Task requirements => Where in the data below does the word "output" appear? Copy every line that has it.

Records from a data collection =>

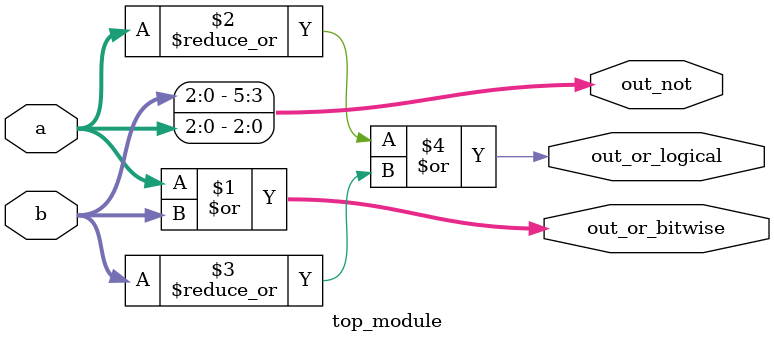
<source format=sv>
module top_module(
    input [2:0] a,
    input [2:0] b,
    output [2:0] out_or_bitwise,
    output out_or_logical,
    output [5:0] out_not
);
    // Bitwise OR
    assign out_or_bitwise = a | b;

    // Logical OR
    assign out_or_logical = |a | |b;

    // Inverse (NOT) of vectors
    assign out_not = {b[2:0], a[2:0]};

endmodule

</source>
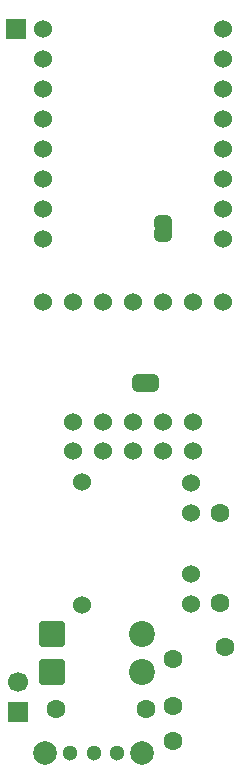
<source format=gbs>
G04 #@! TF.GenerationSoftware,KiCad,Pcbnew,9.0.2*
G04 #@! TF.CreationDate,2025-07-09T03:39:24-04:00*
G04 #@! TF.ProjectId,FBT,4642542e-6b69-4636-9164-5f7063625858,rev?*
G04 #@! TF.SameCoordinates,Original*
G04 #@! TF.FileFunction,Soldermask,Bot*
G04 #@! TF.FilePolarity,Negative*
%FSLAX46Y46*%
G04 Gerber Fmt 4.6, Leading zero omitted, Abs format (unit mm)*
G04 Created by KiCad (PCBNEW 9.0.2) date 2025-07-09 03:39:24*
%MOMM*%
%LPD*%
G01*
G04 APERTURE LIST*
G04 Aperture macros list*
%AMRoundRect*
0 Rectangle with rounded corners*
0 $1 Rounding radius*
0 $2 $3 $4 $5 $6 $7 $8 $9 X,Y pos of 4 corners*
0 Add a 4 corners polygon primitive as box body*
4,1,4,$2,$3,$4,$5,$6,$7,$8,$9,$2,$3,0*
0 Add four circle primitives for the rounded corners*
1,1,$1+$1,$2,$3*
1,1,$1+$1,$4,$5*
1,1,$1+$1,$6,$7*
1,1,$1+$1,$8,$9*
0 Add four rect primitives between the rounded corners*
20,1,$1+$1,$2,$3,$4,$5,0*
20,1,$1+$1,$4,$5,$6,$7,0*
20,1,$1+$1,$6,$7,$8,$9,0*
20,1,$1+$1,$8,$9,$2,$3,0*%
%AMFreePoly0*
4,1,23,0.500000,-0.750000,0.000000,-0.750000,0.000000,-0.745722,-0.065263,-0.745722,-0.191342,-0.711940,-0.304381,-0.646677,-0.396677,-0.554381,-0.461940,-0.441342,-0.495722,-0.315263,-0.495722,-0.250000,-0.500000,-0.250000,-0.500000,0.250000,-0.495722,0.250000,-0.495722,0.315263,-0.461940,0.441342,-0.396677,0.554381,-0.304381,0.646677,-0.191342,0.711940,-0.065263,0.745722,0.000000,0.745722,
0.000000,0.750000,0.500000,0.750000,0.500000,-0.750000,0.500000,-0.750000,$1*%
%AMFreePoly1*
4,1,23,0.000000,0.745722,0.065263,0.745722,0.191342,0.711940,0.304381,0.646677,0.396677,0.554381,0.461940,0.441342,0.495722,0.315263,0.495722,0.250000,0.500000,0.250000,0.500000,-0.250000,0.495722,-0.250000,0.495722,-0.315263,0.461940,-0.441342,0.396677,-0.554381,0.304381,-0.646677,0.191342,-0.711940,0.065263,-0.745722,0.000000,-0.745722,0.000000,-0.750000,-0.500000,-0.750000,
-0.500000,0.750000,0.000000,0.750000,0.000000,0.745722,0.000000,0.745722,$1*%
G04 Aperture macros list end*
%ADD10R,1.700000X1.700000*%
%ADD11C,2.000000*%
%ADD12C,1.300000*%
%ADD13C,1.524000*%
%ADD14C,1.600000*%
%ADD15RoundRect,0.249999X-0.850001X-0.850001X0.850001X-0.850001X0.850001X0.850001X-0.850001X0.850001X0*%
%ADD16C,2.200000*%
%ADD17C,1.700000*%
%ADD18FreePoly0,270.000000*%
%ADD19FreePoly1,270.000000*%
%ADD20FreePoly0,180.000000*%
%ADD21FreePoly1,180.000000*%
G04 APERTURE END LIST*
G36*
X104350000Y-65300000D02*
G01*
X105850000Y-65300000D01*
X105850000Y-65600000D01*
X104350000Y-65600000D01*
X104350000Y-65300000D01*
G37*
G36*
X103750000Y-77750000D02*
G01*
X103450000Y-77750000D01*
X103450000Y-79250000D01*
X103750000Y-79250000D01*
X103750000Y-77750000D01*
G37*
D10*
X92600000Y-48500000D03*
D11*
X95100000Y-109800000D03*
X103300000Y-109800000D03*
D12*
X97200000Y-109800000D03*
X99200000Y-109800000D03*
X101200000Y-109800000D03*
D13*
X110120000Y-71620000D03*
X107580000Y-71620000D03*
X105040000Y-71620000D03*
X102500000Y-71620000D03*
X99960000Y-71620000D03*
X97420000Y-71620000D03*
X94880000Y-71620000D03*
X97420000Y-81780000D03*
X99960000Y-81780000D03*
X102500000Y-81780000D03*
X105040000Y-81780000D03*
X107580000Y-81780000D03*
D14*
X105900000Y-101855000D03*
X105900000Y-105855000D03*
X105900000Y-108855000D03*
X110300000Y-100855000D03*
D15*
X95680000Y-103000000D03*
D16*
X103300000Y-103000000D03*
D14*
X103600000Y-106100000D03*
X95980000Y-106100000D03*
D13*
X98200000Y-86900000D03*
X98200000Y-97300000D03*
X107400000Y-97200000D03*
X107400000Y-94700000D03*
X107400000Y-89500000D03*
X107400000Y-87000000D03*
D10*
X92800000Y-106375000D03*
D17*
X92800000Y-103835000D03*
D15*
X95680000Y-99800000D03*
D16*
X103300000Y-99800000D03*
D14*
X109900000Y-97110000D03*
X109900000Y-89490000D03*
D13*
X94920000Y-48510000D03*
X94920000Y-51050000D03*
X94920000Y-53590000D03*
X94920000Y-56130000D03*
X94920000Y-58670000D03*
X94920000Y-61210000D03*
X94920000Y-63750000D03*
X94880000Y-66290000D03*
X110120000Y-66290000D03*
X110120000Y-63750000D03*
X110120000Y-61210000D03*
X110120000Y-58670000D03*
X110120000Y-56130000D03*
X110120000Y-53590000D03*
X110120000Y-51050000D03*
X110120000Y-48510000D03*
X107580000Y-84300000D03*
X105040000Y-84300000D03*
X102500000Y-84300000D03*
X99960000Y-84300000D03*
X97420000Y-84300000D03*
D18*
X105100000Y-64800000D03*
D19*
X105100000Y-66100000D03*
D20*
X104250000Y-78500000D03*
D21*
X102950000Y-78500000D03*
M02*

</source>
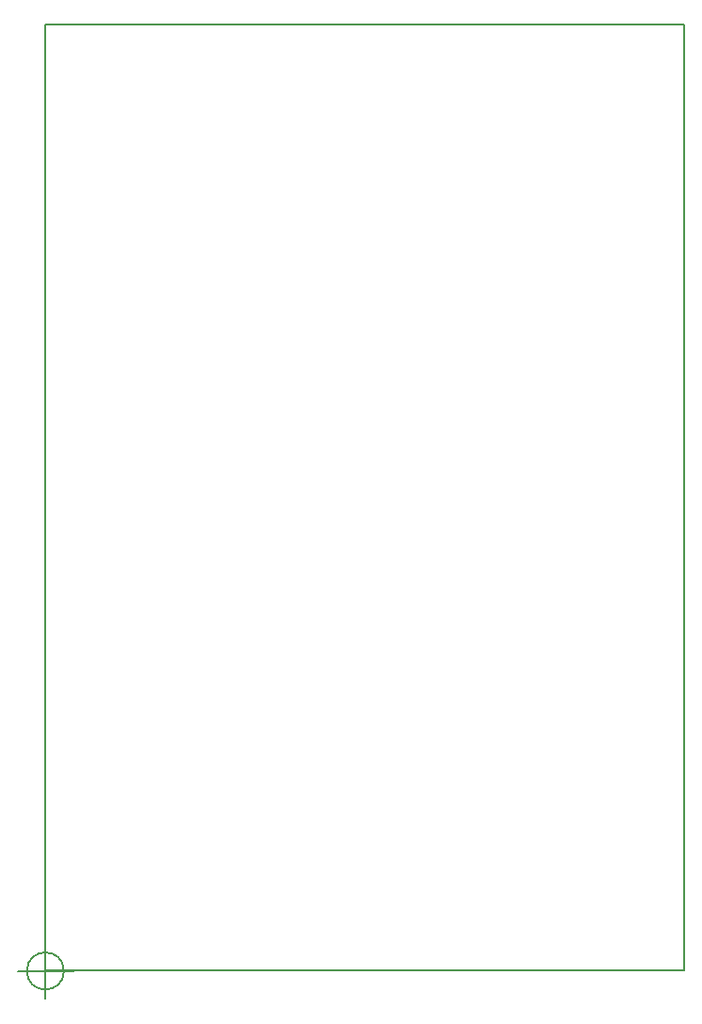
<source format=gbr>
G04 #@! TF.GenerationSoftware,KiCad,Pcbnew,(5.0.0)*
G04 #@! TF.CreationDate,2018-12-05T18:09:54+00:00*
G04 #@! TF.ProjectId,OpenSpritzer_1.3,4F70656E53707269747A65725F312E33,rev?*
G04 #@! TF.SameCoordinates,Original*
G04 #@! TF.FileFunction,Profile,NP*
%FSLAX46Y46*%
G04 Gerber Fmt 4.6, Leading zero omitted, Abs format (unit mm)*
G04 Created by KiCad (PCBNEW (5.0.0)) date 12/05/18 18:09:54*
%MOMM*%
%LPD*%
G01*
G04 APERTURE LIST*
%ADD10C,0.200000*%
%ADD11C,0.150000*%
G04 APERTURE END LIST*
D10*
X100000000Y-65000000D02*
X100000000Y-150000000D01*
X100000000Y-65000000D02*
X157500000Y-65000000D01*
X157500000Y-65000000D02*
X157500000Y-150000000D01*
X100000000Y-150000000D02*
X157500000Y-150000000D01*
D11*
X101679671Y-150025366D02*
G75*
G03X101679671Y-150025366I-1666666J0D01*
G01*
X97513005Y-150025366D02*
X102513005Y-150025366D01*
X100013005Y-147525366D02*
X100013005Y-152525366D01*
M02*

</source>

Answer to this exercise =>
    output [2:0] out_or_bitwise,
    output out_or_logical,
    output [5:0] out_not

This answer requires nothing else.